• BRIEF:
Copy all lines below containing "center".

• DATA:
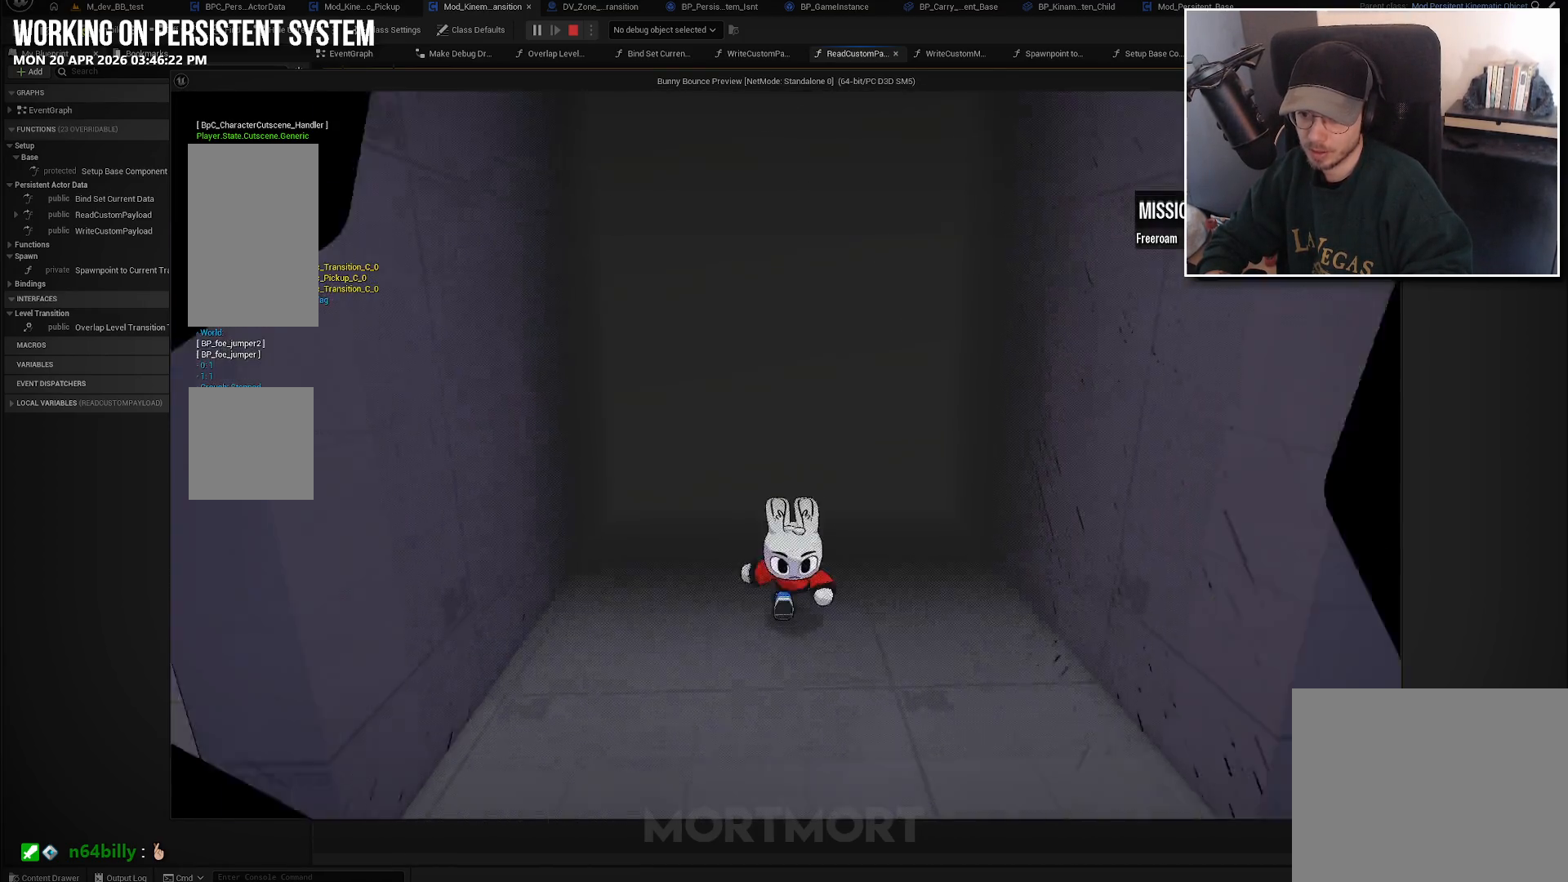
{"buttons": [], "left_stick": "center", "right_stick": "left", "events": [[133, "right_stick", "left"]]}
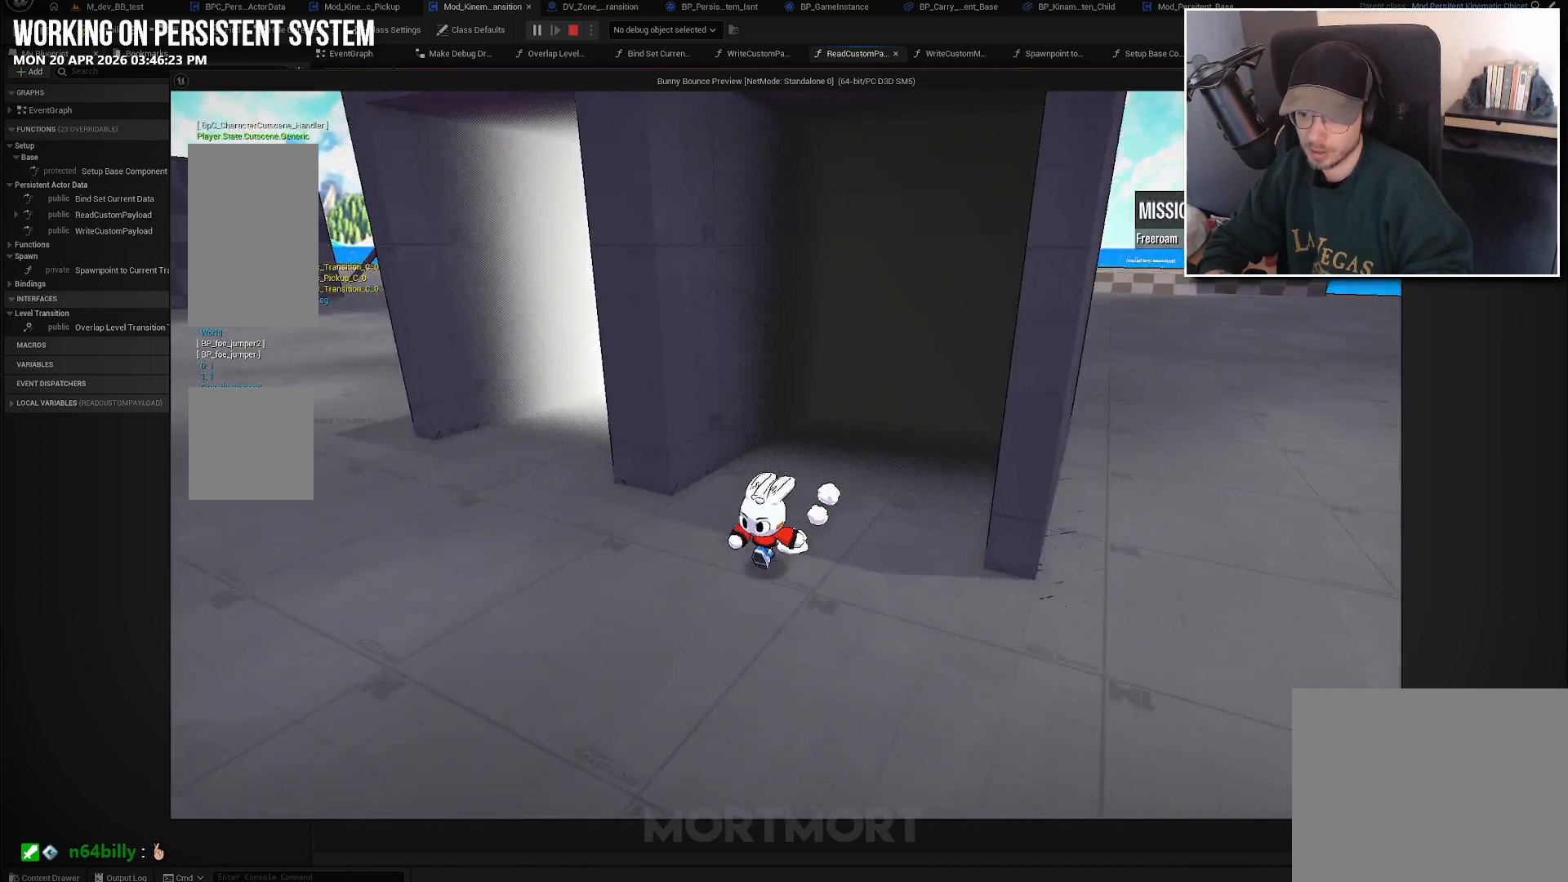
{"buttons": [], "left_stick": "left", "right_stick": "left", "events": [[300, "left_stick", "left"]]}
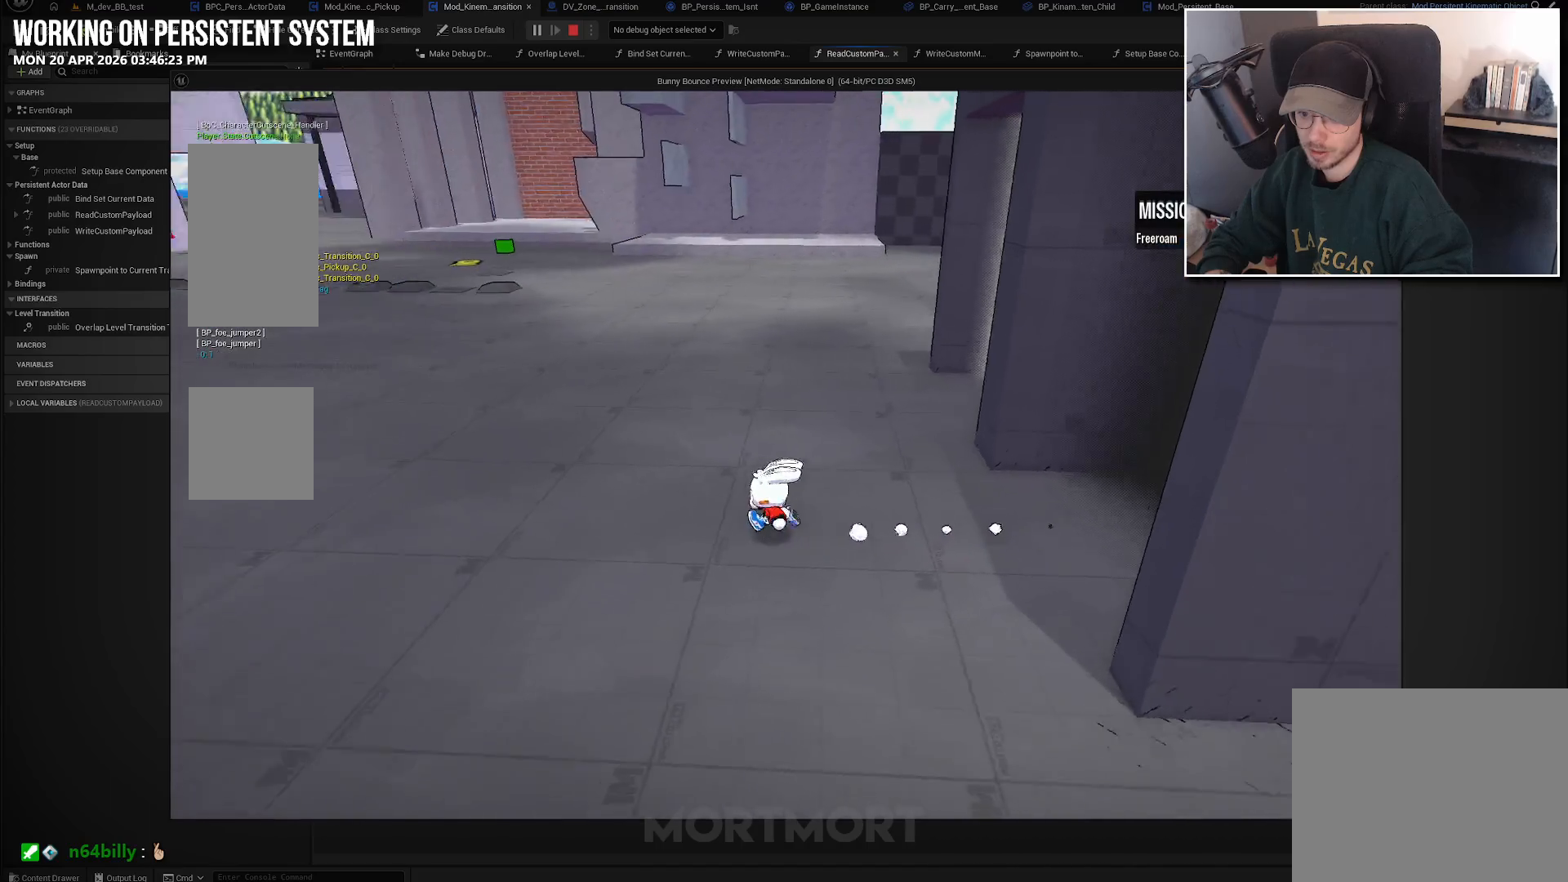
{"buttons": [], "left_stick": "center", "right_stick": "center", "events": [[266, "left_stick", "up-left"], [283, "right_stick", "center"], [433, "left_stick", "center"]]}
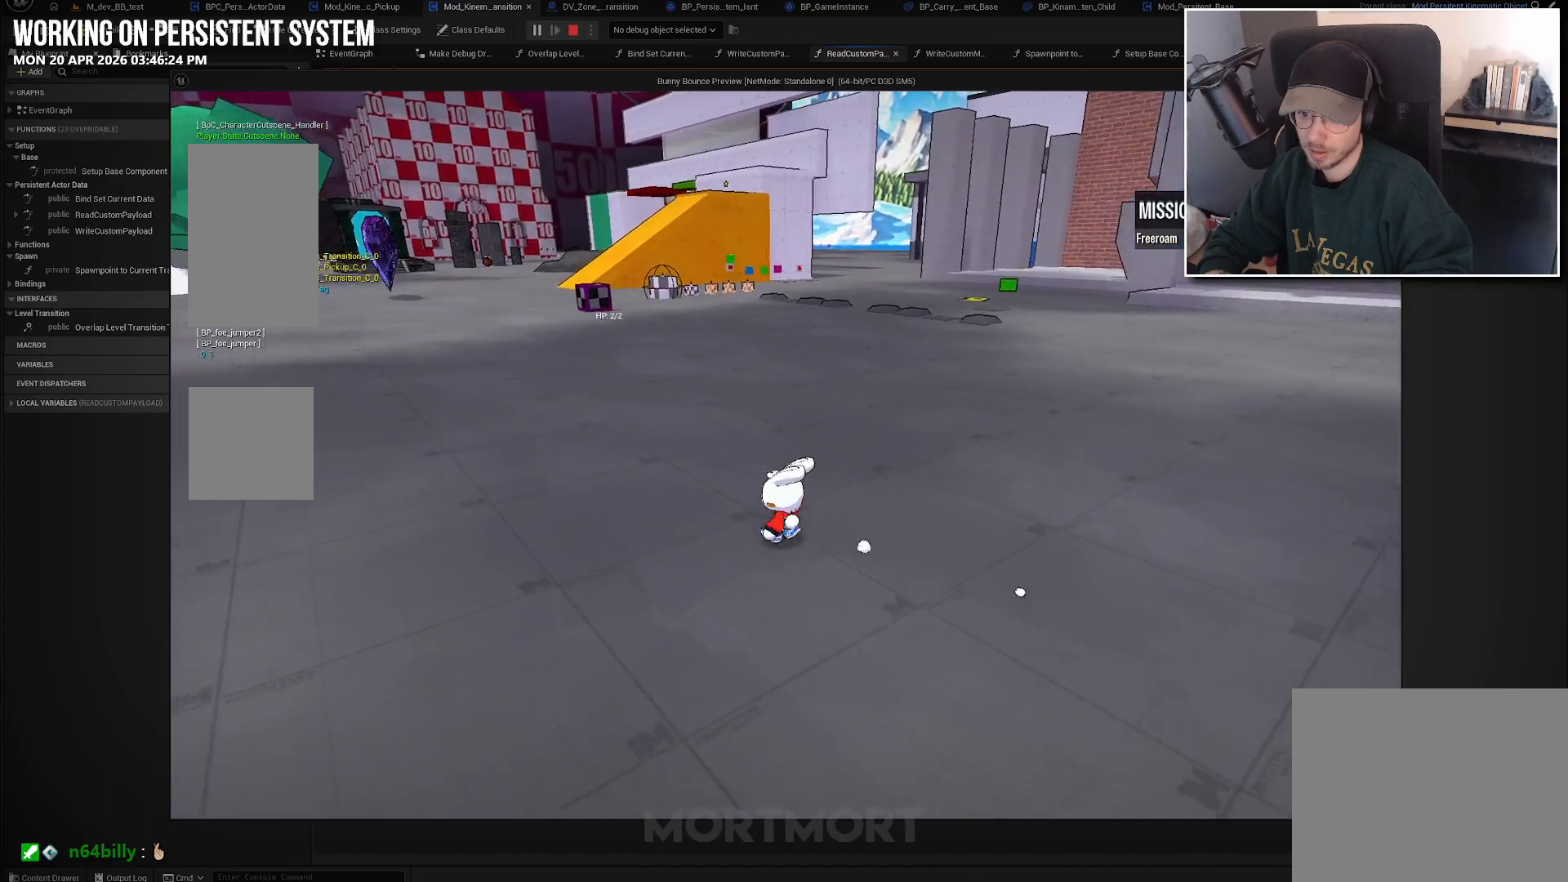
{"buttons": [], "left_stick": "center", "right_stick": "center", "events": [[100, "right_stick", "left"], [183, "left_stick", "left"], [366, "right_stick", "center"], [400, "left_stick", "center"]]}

• WRITTEN SOLUTION:
{"buttons": [], "left_stick": "center", "right_stick": "left", "events": [[133, "right_stick", "left"]]}
{"buttons": [], "left_stick": "center", "right_stick": "center", "events": [[266, "left_stick", "up-left"], [283, "right_stick", "center"], [433, "left_stick", "center"]]}
{"buttons": [], "left_stick": "center", "right_stick": "center", "events": [[100, "right_stick", "left"], [183, "left_stick", "left"], [366, "right_stick", "center"], [400, "left_stick", "center"]]}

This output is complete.